→ Work task
Could you convert every line of the data below into a JSON list of strings, one string per line, with blank lines and the pictures left out?
BEGIN Given data
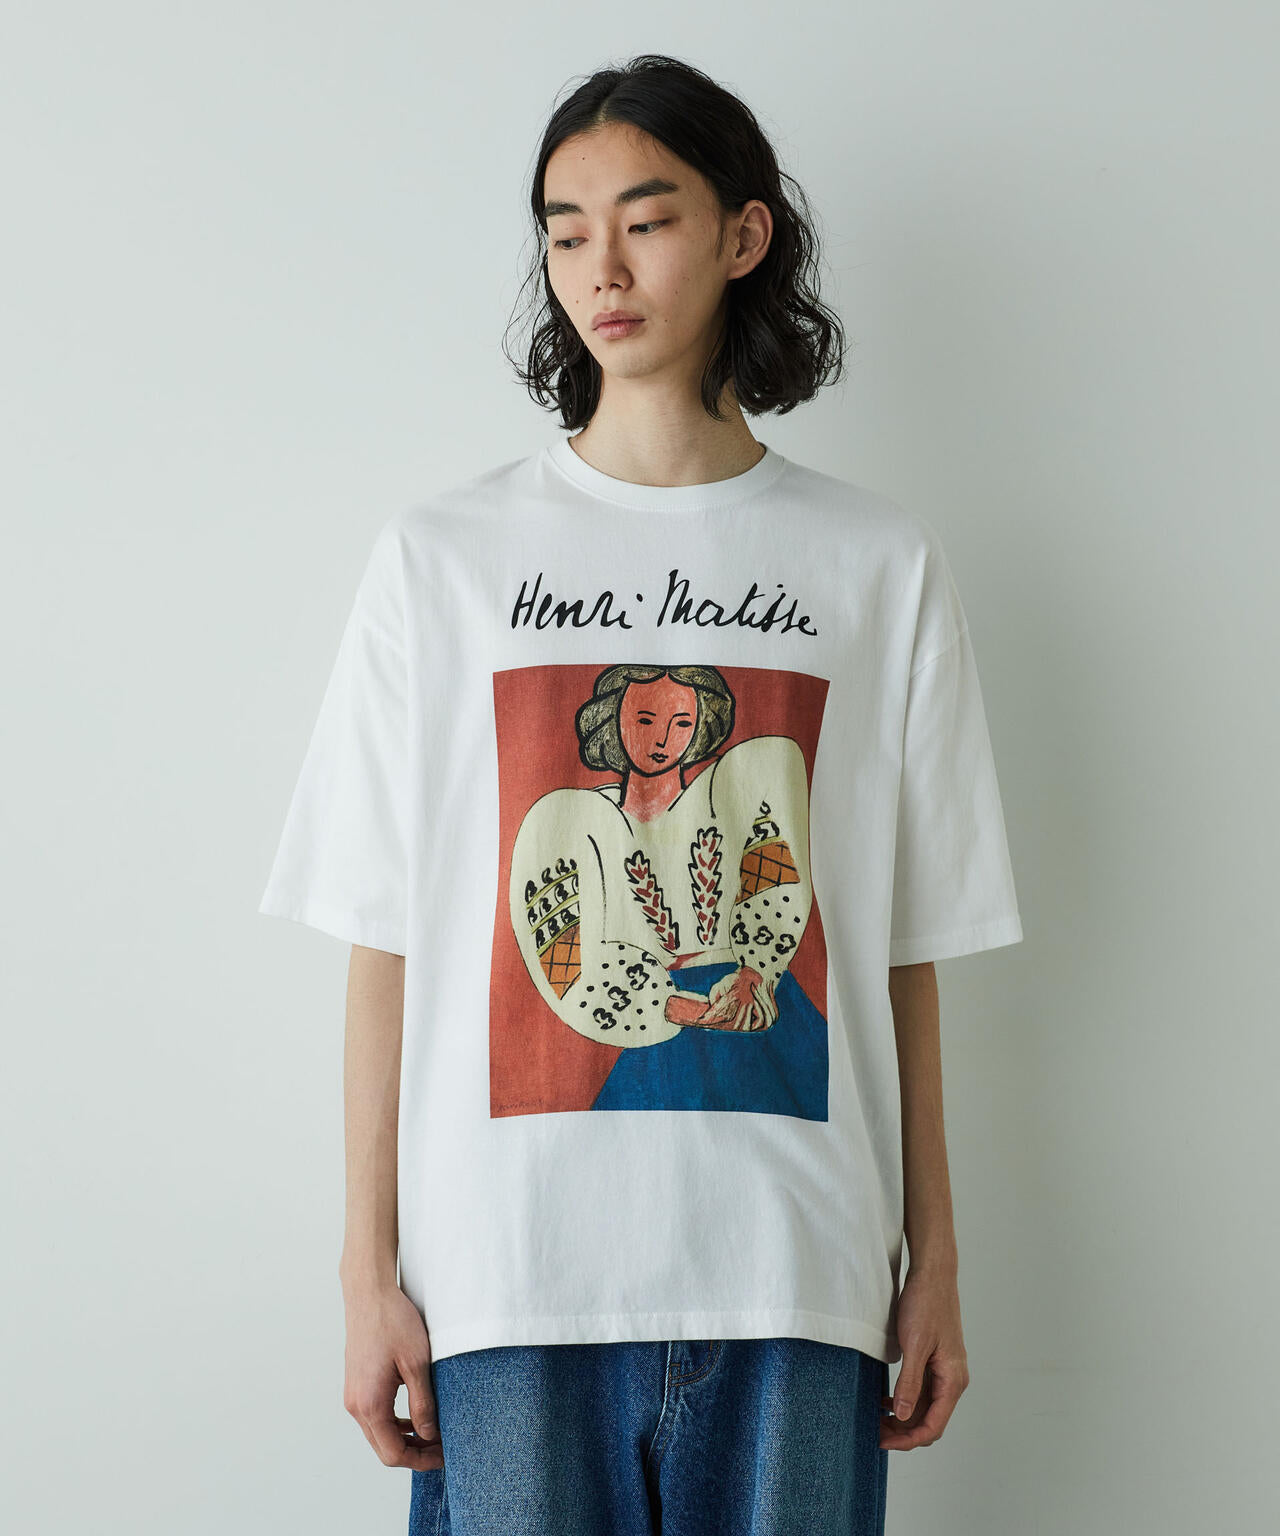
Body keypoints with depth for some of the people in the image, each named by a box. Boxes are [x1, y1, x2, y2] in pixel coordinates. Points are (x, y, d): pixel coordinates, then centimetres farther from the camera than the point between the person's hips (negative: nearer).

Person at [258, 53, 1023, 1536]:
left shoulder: (878, 563, 5)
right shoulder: (443, 554, 3)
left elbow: (906, 948, 6)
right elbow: (387, 936, 1)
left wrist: (934, 1258, 6)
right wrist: (370, 1268, -1)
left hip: (792, 1283, 1)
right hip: (511, 1275, 0)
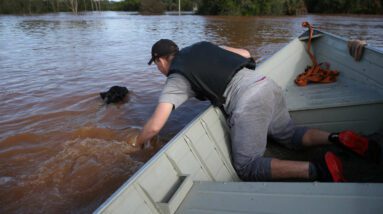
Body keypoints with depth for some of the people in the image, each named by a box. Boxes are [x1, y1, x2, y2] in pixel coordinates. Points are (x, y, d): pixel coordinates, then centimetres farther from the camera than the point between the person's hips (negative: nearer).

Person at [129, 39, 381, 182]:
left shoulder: (175, 80, 5)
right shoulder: (203, 46, 23)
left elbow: (155, 126, -1)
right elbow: (246, 53, 27)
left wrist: (137, 142, 20)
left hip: (248, 102, -8)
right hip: (269, 85, 8)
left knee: (247, 168, -2)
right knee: (290, 134, 26)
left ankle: (318, 169, -15)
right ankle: (337, 138, 7)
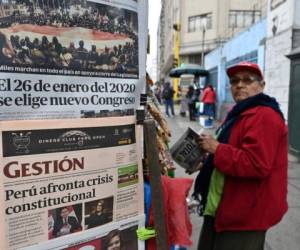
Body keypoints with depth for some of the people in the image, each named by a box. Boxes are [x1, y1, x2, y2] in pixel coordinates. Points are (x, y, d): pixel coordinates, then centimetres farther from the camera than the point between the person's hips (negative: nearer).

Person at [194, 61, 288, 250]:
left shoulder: (264, 116, -20)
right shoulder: (242, 113, 15)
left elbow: (256, 165, -31)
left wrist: (216, 148, -23)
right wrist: (207, 161, 10)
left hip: (245, 213, -11)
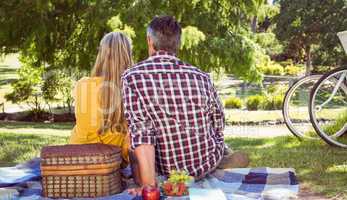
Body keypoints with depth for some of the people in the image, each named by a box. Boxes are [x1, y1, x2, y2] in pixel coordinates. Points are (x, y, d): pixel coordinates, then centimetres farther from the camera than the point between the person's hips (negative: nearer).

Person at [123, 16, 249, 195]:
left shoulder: (132, 77, -17)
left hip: (168, 169, -1)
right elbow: (218, 125, 4)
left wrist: (148, 186, -24)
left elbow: (141, 134, -26)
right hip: (209, 163, 1)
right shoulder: (201, 76, -8)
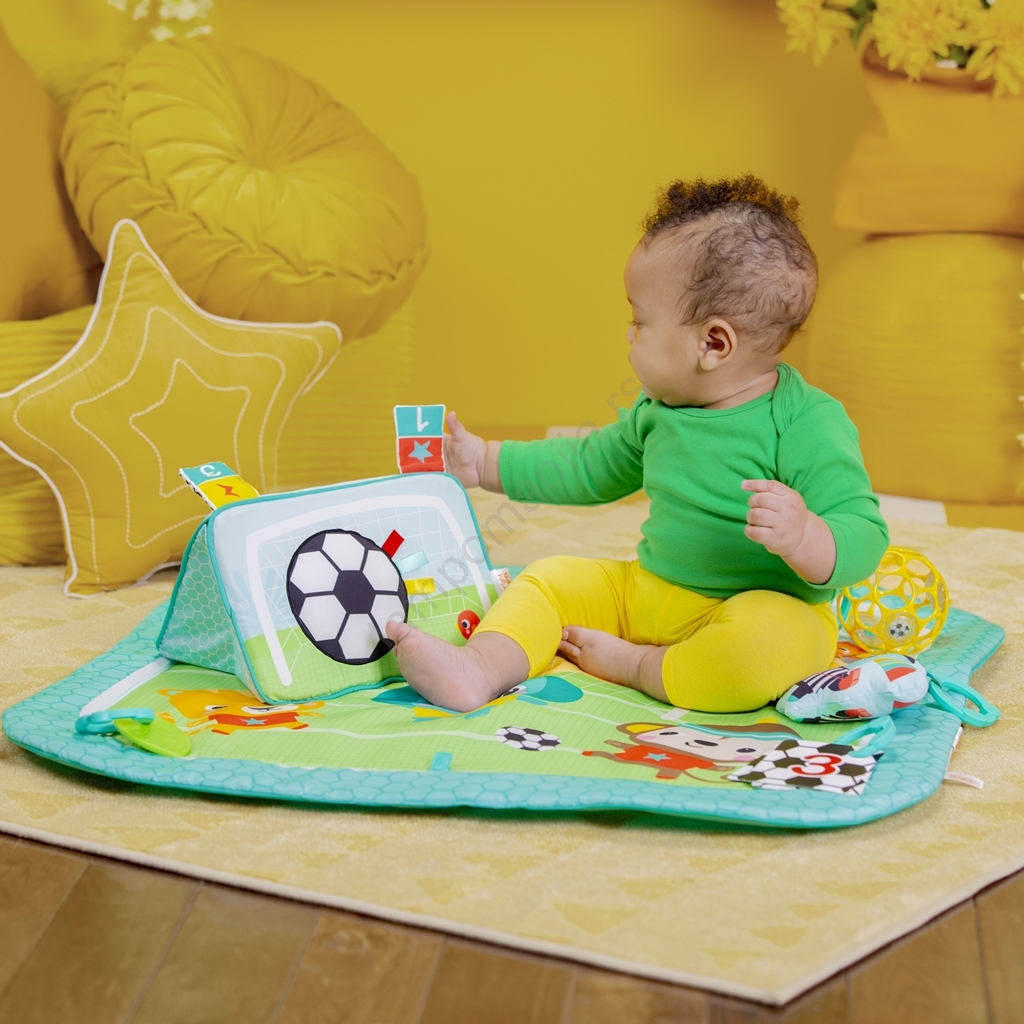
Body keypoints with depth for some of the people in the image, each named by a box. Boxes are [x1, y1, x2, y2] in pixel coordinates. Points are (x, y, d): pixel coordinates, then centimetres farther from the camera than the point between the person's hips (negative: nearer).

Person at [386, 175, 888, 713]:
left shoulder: (808, 424, -18)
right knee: (550, 578, 1)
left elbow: (864, 538, -21)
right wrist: (485, 462, 24)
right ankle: (483, 666, -26)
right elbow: (590, 466, 23)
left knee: (770, 643, -38)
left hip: (762, 610, -7)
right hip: (644, 591, 7)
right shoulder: (659, 410, 6)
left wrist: (802, 538, -43)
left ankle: (633, 664, -18)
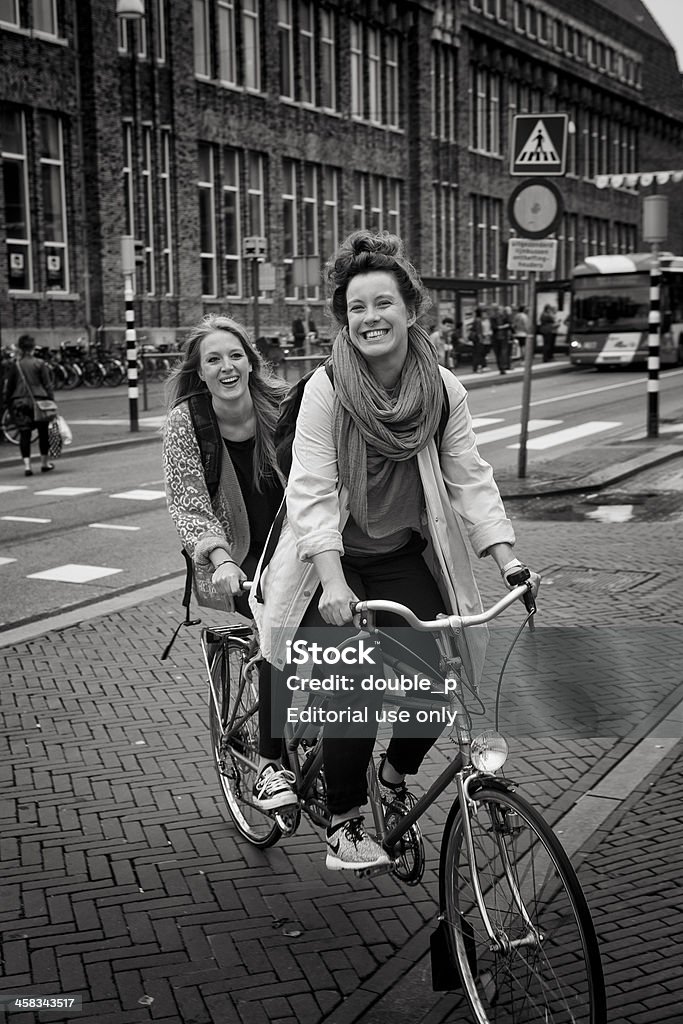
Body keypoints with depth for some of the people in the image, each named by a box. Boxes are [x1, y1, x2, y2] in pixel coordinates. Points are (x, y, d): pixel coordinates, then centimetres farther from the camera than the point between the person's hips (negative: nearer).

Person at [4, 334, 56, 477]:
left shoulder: (14, 365, 1)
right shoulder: (40, 364, -5)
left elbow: (9, 387, 6)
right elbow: (48, 385, -5)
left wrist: (8, 404, 14)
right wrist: (52, 402, 0)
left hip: (19, 402, 1)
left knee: (24, 433, 2)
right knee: (43, 432, 14)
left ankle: (27, 465, -8)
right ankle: (45, 463, 23)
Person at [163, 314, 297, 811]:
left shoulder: (282, 405, -4)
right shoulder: (185, 421, -7)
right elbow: (189, 504, -11)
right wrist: (221, 559, -29)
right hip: (234, 557, -2)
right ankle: (271, 762, -19)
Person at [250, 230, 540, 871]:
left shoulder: (442, 390, -3)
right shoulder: (326, 389, -14)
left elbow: (471, 480, -2)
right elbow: (312, 492, -19)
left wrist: (507, 558, -12)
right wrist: (333, 583, -29)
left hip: (406, 558, 3)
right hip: (333, 562, -3)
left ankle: (394, 775, 25)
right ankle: (343, 825, 10)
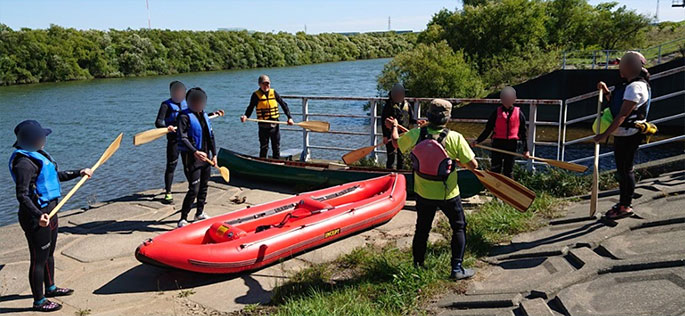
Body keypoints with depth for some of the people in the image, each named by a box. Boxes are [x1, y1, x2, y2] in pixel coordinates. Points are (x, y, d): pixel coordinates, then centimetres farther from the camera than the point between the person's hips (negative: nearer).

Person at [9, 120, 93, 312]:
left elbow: (55, 176, 25)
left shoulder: (38, 154, 10)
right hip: (37, 218, -10)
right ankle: (39, 301, 16)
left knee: (49, 253, 24)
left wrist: (79, 173, 29)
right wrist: (38, 215, -40)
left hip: (48, 212, 10)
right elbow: (22, 195, -29)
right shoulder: (24, 163, -22)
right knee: (39, 259, 2)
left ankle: (50, 288, 43)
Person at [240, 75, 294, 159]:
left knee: (276, 147, 10)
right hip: (263, 126, -3)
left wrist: (289, 117, -2)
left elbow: (283, 105, 6)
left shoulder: (273, 93, 4)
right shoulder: (256, 95, -3)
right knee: (264, 148, 4)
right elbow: (250, 108, 0)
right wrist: (245, 116, -21)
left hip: (275, 125, 3)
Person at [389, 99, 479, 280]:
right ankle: (457, 269, 14)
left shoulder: (415, 135, -12)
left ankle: (417, 266, 29)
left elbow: (397, 142, 9)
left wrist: (394, 126, 29)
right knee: (459, 228, 15)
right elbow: (473, 165, -17)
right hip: (448, 194, -3)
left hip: (423, 193, 3)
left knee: (422, 229, 19)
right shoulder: (455, 138, -19)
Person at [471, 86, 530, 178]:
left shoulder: (519, 114, 3)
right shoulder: (497, 112, 2)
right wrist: (478, 141, -7)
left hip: (511, 145, 0)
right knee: (495, 170, 1)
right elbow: (488, 129, 5)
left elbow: (523, 132, 7)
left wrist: (526, 150, 3)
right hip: (498, 144, 0)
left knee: (508, 171, 8)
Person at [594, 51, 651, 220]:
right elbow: (615, 103, 22)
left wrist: (605, 134, -23)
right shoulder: (630, 84, 14)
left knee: (625, 169, -3)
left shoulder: (635, 87, -19)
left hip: (629, 135, -10)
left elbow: (623, 115, -23)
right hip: (623, 134, 10)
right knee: (622, 169, 17)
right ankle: (624, 202, 29)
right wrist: (606, 91, 7)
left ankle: (626, 206, 6)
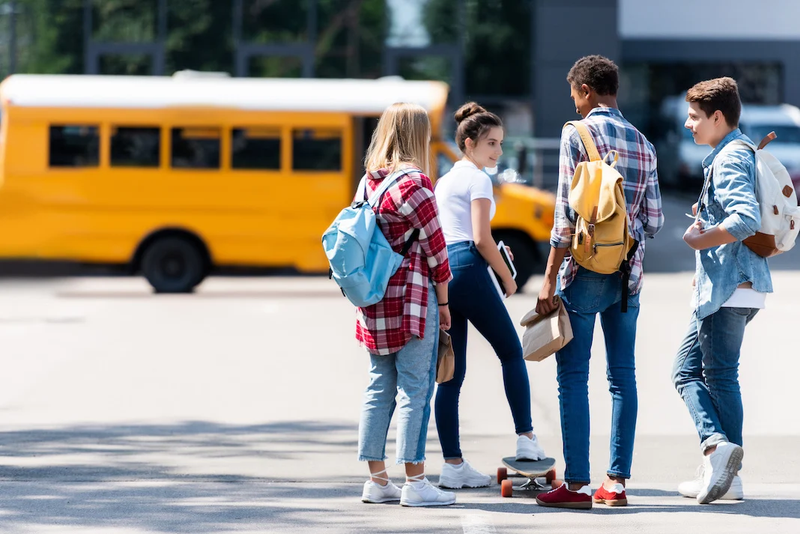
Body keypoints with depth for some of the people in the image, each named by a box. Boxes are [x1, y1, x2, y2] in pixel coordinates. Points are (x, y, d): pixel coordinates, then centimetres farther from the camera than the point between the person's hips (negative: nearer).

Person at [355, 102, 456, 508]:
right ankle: (415, 483, -3)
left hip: (375, 299, 8)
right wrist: (444, 301, -2)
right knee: (414, 389, -4)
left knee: (379, 387, 11)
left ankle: (377, 481, 14)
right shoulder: (414, 183, -13)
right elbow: (434, 246, -11)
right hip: (412, 299, -7)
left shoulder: (368, 182, 9)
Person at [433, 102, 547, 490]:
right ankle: (525, 439, 5)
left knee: (451, 373, 5)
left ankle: (453, 465, 4)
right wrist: (508, 279, -1)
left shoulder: (444, 180, 21)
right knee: (511, 352, 7)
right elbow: (481, 239, -12)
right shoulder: (477, 179, -5)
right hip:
END Given data
→ Output
[
  "Body keypoints with depth for some of the people in the image, each named by a box. Boxes are [x1, y1, x2, y2] in pixel coordinates. Points are (x, y, d): pixel coordinates, then centimetres farther from the camera than the point between the person's hips (negative: nearer).",
  "Person at [258, 53, 1023, 1536]:",
  "left shoulder: (878, 563, 5)",
  "right shoulder: (443, 554, 3)",
  "left elbow: (906, 948, 6)",
  "right elbow: (387, 936, 1)",
  "left wrist: (934, 1258, 6)",
  "right wrist: (370, 1268, -1)",
  "left hip: (792, 1283, 1)",
  "right hip: (511, 1275, 0)",
  "Body keypoints with depth for some of the people in the image, each named by a box. Boxes are [x1, y1, x2, y2] in pixel coordinates. Points are (x, y, d): pixel coordinates, then centimetres farther from the camera than the point between the person's hips (negative: nearer).",
  "Person at [129, 39, 381, 182]:",
  "left shoulder: (175, 80, 5)",
  "right shoulder: (203, 46, 23)",
  "left elbow: (155, 126, -1)",
  "right elbow: (246, 53, 27)",
  "left wrist: (137, 142, 20)",
  "left hip: (248, 102, -8)",
  "right hip: (269, 85, 8)",
  "left knee: (247, 168, -2)",
  "right knee: (290, 134, 26)",
  "left ankle: (318, 169, -15)",
  "right ankle: (337, 138, 7)",
  "Body keypoints with depth for some of the people in the image, each named by a box. Boxes are [x1, y1, x2, y2] in pixel coordinates. Points are (x, y, d): pixel coordinates, then centimetres farther from the camera than the point between the person's hips (negative: nearer).",
  "Person at [194, 61, 288, 250]:",
  "left shoulder: (264, 116, -20)",
  "right shoulder: (242, 113, 15)",
  "left elbow: (256, 165, -31)",
  "left wrist: (216, 148, -23)",
  "right wrist: (207, 161, 10)",
  "left hip: (245, 213, -11)",
  "Body keypoints with depth for some of the people in the image, each named by a box. Boxes are [x1, y1, x2, y2] in pixel coordinates. Points are (x, y, d): pixel coordinates, then centimetres farther from the camera than the point between the person's hips (negative: nearer).",
  "Person at [123, 16, 249, 195]:",
  "left shoulder: (132, 77, -17)",
  "left hip: (168, 169, -1)",
  "right elbow: (218, 125, 4)",
  "left wrist: (148, 186, -24)",
  "left elbow: (141, 134, -26)",
  "right hip: (209, 163, 1)",
  "right shoulder: (201, 76, -8)",
  "Body keypoints with depth for some of the people in the image, each named by a box. Boxes are [x1, y1, x2, y2] in pixel coordinates. Points are (x, y, d): pixel coordinates, then centimetres farther from the camera than the point between the person's hips (negative: nearer).",
  "Person at [386, 175, 888, 713]:",
  "left shoulder: (808, 424, -18)",
  "right knee: (550, 578, 1)",
  "left elbow: (864, 538, -21)",
  "right wrist: (485, 462, 24)",
  "right ankle: (483, 666, -26)",
  "right elbow: (590, 466, 23)",
  "left knee: (770, 643, -38)",
  "left hip: (762, 610, -7)",
  "right hip: (644, 591, 7)",
  "right shoulder: (659, 410, 6)",
  "left wrist: (802, 538, -43)",
  "left ankle: (633, 664, -18)",
  "Body keypoints with depth for some of the people in the image, each named by a box. Boxes are [x1, y1, x2, y2] in pixel coordinates. Points are (x, y, d): pixel coordinates, then centimetres farther from the camera than the point between the person's hips (negative: nearer).",
  "Person at [4, 334, 56, 477]:",
  "left shoulder: (14, 365, 1)",
  "right shoulder: (40, 364, -5)",
  "left elbow: (9, 387, 6)",
  "right elbow: (48, 385, -5)",
  "left wrist: (8, 404, 14)",
  "right wrist: (52, 402, 0)",
  "left hip: (19, 402, 1)",
  "left knee: (24, 433, 2)",
  "right knee: (43, 432, 14)",
  "left ankle: (27, 465, -8)",
  "right ankle: (45, 463, 23)",
  "Person at [163, 314, 297, 811]:",
  "left shoulder: (282, 405, -4)",
  "right shoulder: (185, 421, -7)",
  "right elbow: (189, 504, -11)",
  "right wrist: (221, 559, -29)",
  "right hip: (234, 557, -2)",
  "right ankle: (271, 762, -19)",
  "Person at [250, 230, 540, 871]:",
  "left shoulder: (442, 390, -3)",
  "right shoulder: (326, 389, -14)",
  "left elbow: (471, 480, -2)",
  "right elbow: (312, 492, -19)",
  "left wrist: (507, 558, -12)",
  "right wrist: (333, 583, -29)",
  "left hip: (406, 558, 3)",
  "right hip: (333, 562, -3)",
  "left ankle: (394, 775, 25)",
  "right ankle: (343, 825, 10)",
  "Body keypoints with depth for some of the people in the image, each named by a box. Boxes are [x1, y1, x2, y2] in pixel coordinates. Points are (x, y, d): pixel coordinates, then centimetres farther from the camera than the point between the person's hips (negative: nearer).",
  "Person at [9, 120, 93, 312]:",
  "left elbow: (55, 176, 25)",
  "left shoulder: (38, 154, 10)",
  "right hip: (37, 218, -10)",
  "right ankle: (39, 301, 16)",
  "left knee: (49, 253, 24)",
  "left wrist: (79, 173, 29)",
  "right wrist: (38, 215, -40)",
  "left hip: (48, 212, 10)",
  "right elbow: (22, 195, -29)",
  "right shoulder: (24, 163, -22)",
  "right knee: (39, 259, 2)",
  "left ankle: (50, 288, 43)",
  "Person at [240, 75, 294, 159]:",
  "left knee: (276, 147, 10)",
  "right hip: (263, 126, -3)",
  "left wrist: (289, 117, -2)",
  "left elbow: (283, 105, 6)",
  "left shoulder: (273, 93, 4)",
  "right shoulder: (256, 95, -3)",
  "right knee: (264, 148, 4)",
  "right elbow: (250, 108, 0)",
  "right wrist: (245, 116, -21)",
  "left hip: (275, 125, 3)",
  "Person at [389, 99, 479, 280]:",
  "right ankle: (457, 269, 14)",
  "left shoulder: (415, 135, -12)",
  "left ankle: (417, 266, 29)",
  "left elbow: (397, 142, 9)",
  "left wrist: (394, 126, 29)",
  "right knee: (459, 228, 15)",
  "right elbow: (473, 165, -17)",
  "right hip: (448, 194, -3)",
  "left hip: (423, 193, 3)",
  "left knee: (422, 229, 19)",
  "right shoulder: (455, 138, -19)",
  "Person at [471, 86, 530, 178]:",
  "left shoulder: (519, 114, 3)",
  "right shoulder: (497, 112, 2)",
  "right wrist: (478, 141, -7)",
  "left hip: (511, 145, 0)",
  "right knee: (495, 170, 1)",
  "right elbow: (488, 129, 5)",
  "left elbow: (523, 132, 7)",
  "left wrist: (526, 150, 3)",
  "right hip: (498, 144, 0)",
  "left knee: (508, 171, 8)",
  "Person at [594, 51, 651, 220]:",
  "right elbow: (615, 103, 22)",
  "left wrist: (605, 134, -23)",
  "right shoulder: (630, 84, 14)",
  "left knee: (625, 169, -3)",
  "left shoulder: (635, 87, -19)",
  "left hip: (629, 135, -10)",
  "left elbow: (623, 115, -23)",
  "right hip: (623, 134, 10)",
  "right knee: (622, 169, 17)",
  "right ankle: (624, 202, 29)",
  "right wrist: (606, 91, 7)",
  "left ankle: (626, 206, 6)",
  "Body keypoints with depth for some of the people in the image, each named by a box. Boxes are [x1, y1, x2, y2] in pixel coordinates. Points are (x, y, d): pixel coordinates, then centimetres farther from the camera than the point between the person's hips (negative: nearer).",
  "Person at [355, 102, 456, 508]:",
  "right ankle: (415, 483, -3)",
  "left hip: (375, 299, 8)",
  "right wrist: (444, 301, -2)",
  "right knee: (414, 389, -4)",
  "left knee: (379, 387, 11)",
  "left ankle: (377, 481, 14)",
  "right shoulder: (414, 183, -13)",
  "right elbow: (434, 246, -11)",
  "right hip: (412, 299, -7)",
  "left shoulder: (368, 182, 9)",
  "Person at [433, 102, 547, 490]:",
  "right ankle: (525, 439, 5)",
  "left knee: (451, 373, 5)",
  "left ankle: (453, 465, 4)",
  "right wrist: (508, 279, -1)",
  "left shoulder: (444, 180, 21)",
  "right knee: (511, 352, 7)",
  "right elbow: (481, 239, -12)",
  "right shoulder: (477, 179, -5)",
  "right hip:"
]